PROBLEM REQUIREMENTS ::
All lines before the one containing "immunohistochemical stain highlights", plus that line itself, are to be printed exactly as they appear below.

RECORDED DATA ::

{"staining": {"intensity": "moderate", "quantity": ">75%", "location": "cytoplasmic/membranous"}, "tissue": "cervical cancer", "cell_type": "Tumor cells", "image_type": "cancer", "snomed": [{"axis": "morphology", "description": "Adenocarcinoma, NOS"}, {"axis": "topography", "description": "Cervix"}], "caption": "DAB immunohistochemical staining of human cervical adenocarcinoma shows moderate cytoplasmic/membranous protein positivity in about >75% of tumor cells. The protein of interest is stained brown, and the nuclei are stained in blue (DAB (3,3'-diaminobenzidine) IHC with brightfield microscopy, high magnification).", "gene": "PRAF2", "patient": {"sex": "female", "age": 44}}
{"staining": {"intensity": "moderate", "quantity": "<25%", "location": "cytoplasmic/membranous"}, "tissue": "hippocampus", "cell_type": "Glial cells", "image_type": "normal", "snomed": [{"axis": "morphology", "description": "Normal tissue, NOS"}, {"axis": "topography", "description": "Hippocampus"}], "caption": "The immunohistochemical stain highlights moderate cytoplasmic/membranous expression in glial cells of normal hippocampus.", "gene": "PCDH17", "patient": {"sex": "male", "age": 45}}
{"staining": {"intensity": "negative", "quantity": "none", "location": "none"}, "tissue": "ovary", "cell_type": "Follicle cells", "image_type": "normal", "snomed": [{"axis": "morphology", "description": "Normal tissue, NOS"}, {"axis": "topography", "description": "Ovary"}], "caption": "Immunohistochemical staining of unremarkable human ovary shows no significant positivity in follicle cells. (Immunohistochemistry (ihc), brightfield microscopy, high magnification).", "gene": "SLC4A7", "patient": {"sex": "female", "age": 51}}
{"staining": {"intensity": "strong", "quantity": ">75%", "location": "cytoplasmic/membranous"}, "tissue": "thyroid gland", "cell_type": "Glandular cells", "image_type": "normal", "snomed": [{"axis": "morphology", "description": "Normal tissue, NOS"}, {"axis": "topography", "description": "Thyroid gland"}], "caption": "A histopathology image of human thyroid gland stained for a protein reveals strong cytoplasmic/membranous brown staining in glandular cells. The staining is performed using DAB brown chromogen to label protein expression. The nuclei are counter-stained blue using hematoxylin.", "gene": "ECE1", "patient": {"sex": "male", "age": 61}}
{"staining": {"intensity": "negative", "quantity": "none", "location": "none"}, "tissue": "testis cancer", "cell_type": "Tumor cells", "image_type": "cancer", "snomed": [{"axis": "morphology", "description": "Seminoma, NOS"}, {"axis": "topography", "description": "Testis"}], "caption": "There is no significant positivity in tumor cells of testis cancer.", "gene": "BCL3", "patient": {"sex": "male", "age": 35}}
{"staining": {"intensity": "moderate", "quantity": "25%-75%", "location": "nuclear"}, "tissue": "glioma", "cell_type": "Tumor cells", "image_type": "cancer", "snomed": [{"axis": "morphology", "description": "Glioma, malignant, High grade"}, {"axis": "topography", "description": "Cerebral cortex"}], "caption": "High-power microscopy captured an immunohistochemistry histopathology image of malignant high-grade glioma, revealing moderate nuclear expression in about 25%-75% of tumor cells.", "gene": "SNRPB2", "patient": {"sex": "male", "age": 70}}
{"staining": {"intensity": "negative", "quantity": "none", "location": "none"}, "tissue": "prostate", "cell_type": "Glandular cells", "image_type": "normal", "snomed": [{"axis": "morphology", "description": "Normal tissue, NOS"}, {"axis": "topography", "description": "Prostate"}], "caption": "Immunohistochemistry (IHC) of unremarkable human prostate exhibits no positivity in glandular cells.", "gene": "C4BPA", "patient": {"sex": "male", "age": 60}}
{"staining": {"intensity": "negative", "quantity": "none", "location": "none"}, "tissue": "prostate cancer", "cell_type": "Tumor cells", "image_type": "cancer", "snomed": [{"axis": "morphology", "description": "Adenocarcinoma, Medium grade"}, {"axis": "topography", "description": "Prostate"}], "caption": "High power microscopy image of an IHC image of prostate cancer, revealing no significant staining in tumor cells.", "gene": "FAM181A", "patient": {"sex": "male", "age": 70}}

ANSWER BOX ::
{"staining": {"intensity": "moderate", "quantity": ">75%", "location": "cytoplasmic/membranous"}, "tissue": "cervical cancer", "cell_type": "Tumor cells", "image_type": "cancer", "snomed": [{"axis": "morphology", "description": "Adenocarcinoma, NOS"}, {"axis": "topography", "description": "Cervix"}], "caption": "DAB immunohistochemical staining of human cervical adenocarcinoma shows moderate cytoplasmic/membranous protein positivity in about >75% of tumor cells. The protein of interest is stained brown, and the nuclei are stained in blue (DAB (3,3'-diaminobenzidine) IHC with brightfield microscopy, high magnification).", "gene": "PRAF2", "patient": {"sex": "female", "age": 44}}
{"staining": {"intensity": "moderate", "quantity": "<25%", "location": "cytoplasmic/membranous"}, "tissue": "hippocampus", "cell_type": "Glial cells", "image_type": "normal", "snomed": [{"axis": "morphology", "description": "Normal tissue, NOS"}, {"axis": "topography", "description": "Hippocampus"}], "caption": "The immunohistochemical stain highlights moderate cytoplasmic/membranous expression in glial cells of normal hippocampus.", "gene": "PCDH17", "patient": {"sex": "male", "age": 45}}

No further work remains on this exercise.